Robert the Robot appeared in my house in the late 1950’s – one of my brother’s Christmas gifts. While Robert had been introduced back in 1954, and as that was the year that my brother turned one, Rob’s arrival must have been in ’58 or ’59.

Robert was composed of hard plastic, most of it silver to make it look like metal. He was “the latest” with a tethered remote control, eyes that lit up and he could walk and talk.

“I’m Robert the robot the mechanical man. Guide me and steer me wherever you can.”

He could only speak one sentence. That was one more than most toys, than any toys that I remember.

We kids thought it wouldn’t be long before a similar robot, life size, would be available with more functionality. Maybe one of those would arrive on a future Christmas.

The next robot I saw was an office mail delivery robot. It was the mid-80s and I was working at a large insurance company in Portland, Maine. There was a metal track embedded in the carpet and the robot would circle the floor once or twice a day. It stopped at programmed locations and beeped to alert the assistant to retrieve the mail and add any that needed delivery. Mostly, this robot was ignored. It was such a simpleton, could only move forward on the track, pause, and beep. It moved so slowly, no one had to worry about being run over.

A few years ago, robots were introduced on the streets of Berkeley – food delivery robots called Kiwibots. As I work in the town, I’ve seen more than one. They look like a medium size cooler with wheels and some kind of electronics up front which I read is some kind of neuro system. The more they are out on the streets, the more they learn. Smarter by the day. They have a stiff wire that extends up about five feet with a triangle flag on top, some blue, some orange, like recumbent bikes, to draw attention to their existence.

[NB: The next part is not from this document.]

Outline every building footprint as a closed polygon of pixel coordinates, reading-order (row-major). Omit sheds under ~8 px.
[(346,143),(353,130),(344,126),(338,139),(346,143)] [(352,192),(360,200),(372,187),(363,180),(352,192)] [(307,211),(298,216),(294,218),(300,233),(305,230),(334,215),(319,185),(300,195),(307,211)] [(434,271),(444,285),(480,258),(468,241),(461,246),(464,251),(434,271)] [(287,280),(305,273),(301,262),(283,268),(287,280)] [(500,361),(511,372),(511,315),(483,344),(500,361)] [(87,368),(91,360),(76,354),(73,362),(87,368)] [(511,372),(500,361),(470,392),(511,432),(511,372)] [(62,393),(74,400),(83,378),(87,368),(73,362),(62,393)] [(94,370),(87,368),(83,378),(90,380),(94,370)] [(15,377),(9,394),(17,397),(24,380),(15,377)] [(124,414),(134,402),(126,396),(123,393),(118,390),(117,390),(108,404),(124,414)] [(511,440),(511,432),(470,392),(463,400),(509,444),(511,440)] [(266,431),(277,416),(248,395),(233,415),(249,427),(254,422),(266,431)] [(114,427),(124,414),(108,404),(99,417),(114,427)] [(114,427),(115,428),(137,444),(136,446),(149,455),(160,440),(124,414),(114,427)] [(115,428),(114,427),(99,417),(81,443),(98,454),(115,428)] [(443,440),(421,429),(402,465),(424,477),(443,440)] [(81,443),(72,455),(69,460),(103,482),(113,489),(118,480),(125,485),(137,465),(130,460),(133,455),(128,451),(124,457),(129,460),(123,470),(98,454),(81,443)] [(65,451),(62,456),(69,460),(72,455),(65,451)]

I was surprised to see a bot at the corner of Center and Shattuck, one of the busiest intersections in Berkeley. Kiwi waited at the light with the rest of us and didn’t bump into a soul – unlike some of the humans. I laughed when I saw someone had stuck a couple of bumper stickers on the sides. An “only in Berkeley” moment. I’ve since learned that people are ordering drinks from Jamba Juice and tacos from Chipotle to be delivered via robot.

Twice in the past few weeks, I’ve seen an immobile robot from my bus seat. One was on Hearst, part way up a hill. I pondered whether it was confused or whether it lacked the power to make it any further. I watched as other passengers took note. I wondered how it made people feel. Like if you’re driving down the highway and see a car that’s broken down, you feel for the people, not for the car. But I wonder if seeing a disabled robot makes people feel for the people not getting their food or does it make them feel sorry for the robot? I hope it’s not sorry for the robot. That can’t lead to anything good.